For Plato, in this allegory, the ex-prisoner represents the figure of the philosopher, eager to teach the population about the true nature of things, to help people realize they are in fact imprisoned and being fooled. To my mind, in the extract I chose from Fianso’s song, the rapper would embody this ex-prisoner/philosopher realizing no matter how hard he tries to make people see the greatness of the moon, they will ultimately only see and trust their TV, the shadows of the dancing flames behind them in the cave. And even if they want to reach something higher, they will only reach the ceiling (last thing blocking them from getting out of the cave). Here the “bas fonds” (which I roughly translated to “underworlds”) could somehow be linked to the cave in the allegory.

 

(…)

 

“Frère le pardon s’est noyé une soirée d’octobre 61“
(Brother, forgiveness drowned one evening of October 1961).

 

During the 50’s, in response to a long history of colonization and exploitation of their lands, the National Liberation Front, an Algerian revolutionary organization, attacked the French government. This lead to the imposition of a curfew on the Algerian population living in France. On October 17th 1961 in Paris, a lot of Algerian people manifested to protest against the curfew. The police repression was enormous: hundreds of Algerians got wounded and a lot of them died, pushed into the Seine river from the bridges. By saying “le pardon s’est noyé” (“Forgiveness drowned”), Fianso clearly makes a link to this event. It is only in 2012 that French President François Hollande said that, on behalf of the French Republic, he was acknowledging the “bloody repression” of this night against “Algerians manifesting for their right to independence”. If you are interested in this subject, I advise you to watch the video of the Institut National de l’Audiovisuel on that matter (La rafle et le massacre du 17 octobre 1961 à Paris).

 

What I understand from Fianso’s words is that all these years of silence about this night created an impassable gulf between French people from Algerian backgrounds and the French government. More generally, it is a good introduction to how difficult it is to define the ‘French’ identity. Related to the theme of the song, this implied example shows again that hope (in this case for a united country) is foolish.

 

There are so many other rappers that will introduce you to the ambiguity of French culture with powerful songs. Here are some you won’t want to miss if you liked Bois d’argent and Fianso:

 

Andre by Guizmo: this guy will blow your mind with incredible alliterations and assonances in this almost 8 minutes long melancholic song.

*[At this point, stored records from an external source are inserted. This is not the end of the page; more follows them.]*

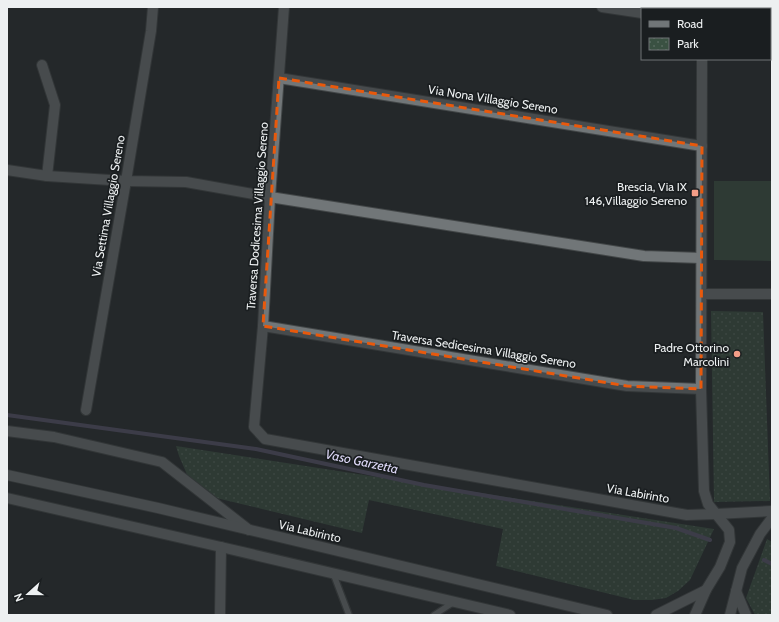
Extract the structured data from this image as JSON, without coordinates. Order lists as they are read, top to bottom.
{
  "streets": {
    "street": [
      "Via Nona Villaggio Sereno",
      "Via Settima Villaggio Sereno",
      "Traversa Dodicesima Villaggio Sereno",
      "Traversa Sedicesima Villaggio Sereno",
      "Via Labirinto"
    ]
  },
  "crossings": [
    ["Via Nona Villaggio Sereno", "Traversa Dodicesima Villaggio Sereno"],
    ["Traversa Dodicesima Villaggio Sereno", "Traversa Sedicesima Villaggio Sereno"],
    ["Traversa Dodicesima Villaggio Sereno", "Via Labirinto"]
  ],
  "water": ["Vaso Garzetta"],
  "places": {
    "transit": ["Brescia, Via IX 146,Villaggio Sereno"],
    "other": ["Padre Ottorino Marcolini"]
  },
  "legend": ["Road", "Park"],
  "north": "left"
}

• Petit Prince by Sadek: in this song, the rapper transposes the character of St Exupery’s little prince in his neighborhood. As a big brother, he tells him about our society’s reality, and the choice some kids have to make between following laws that are not good for them, and making their own at their own risks.

Jeune du 18 by Hugo Tsr: with always accurate and graphic comparisons, Hugo will tell you about what it means to be a youngster in the 18th arrondissement of Paris.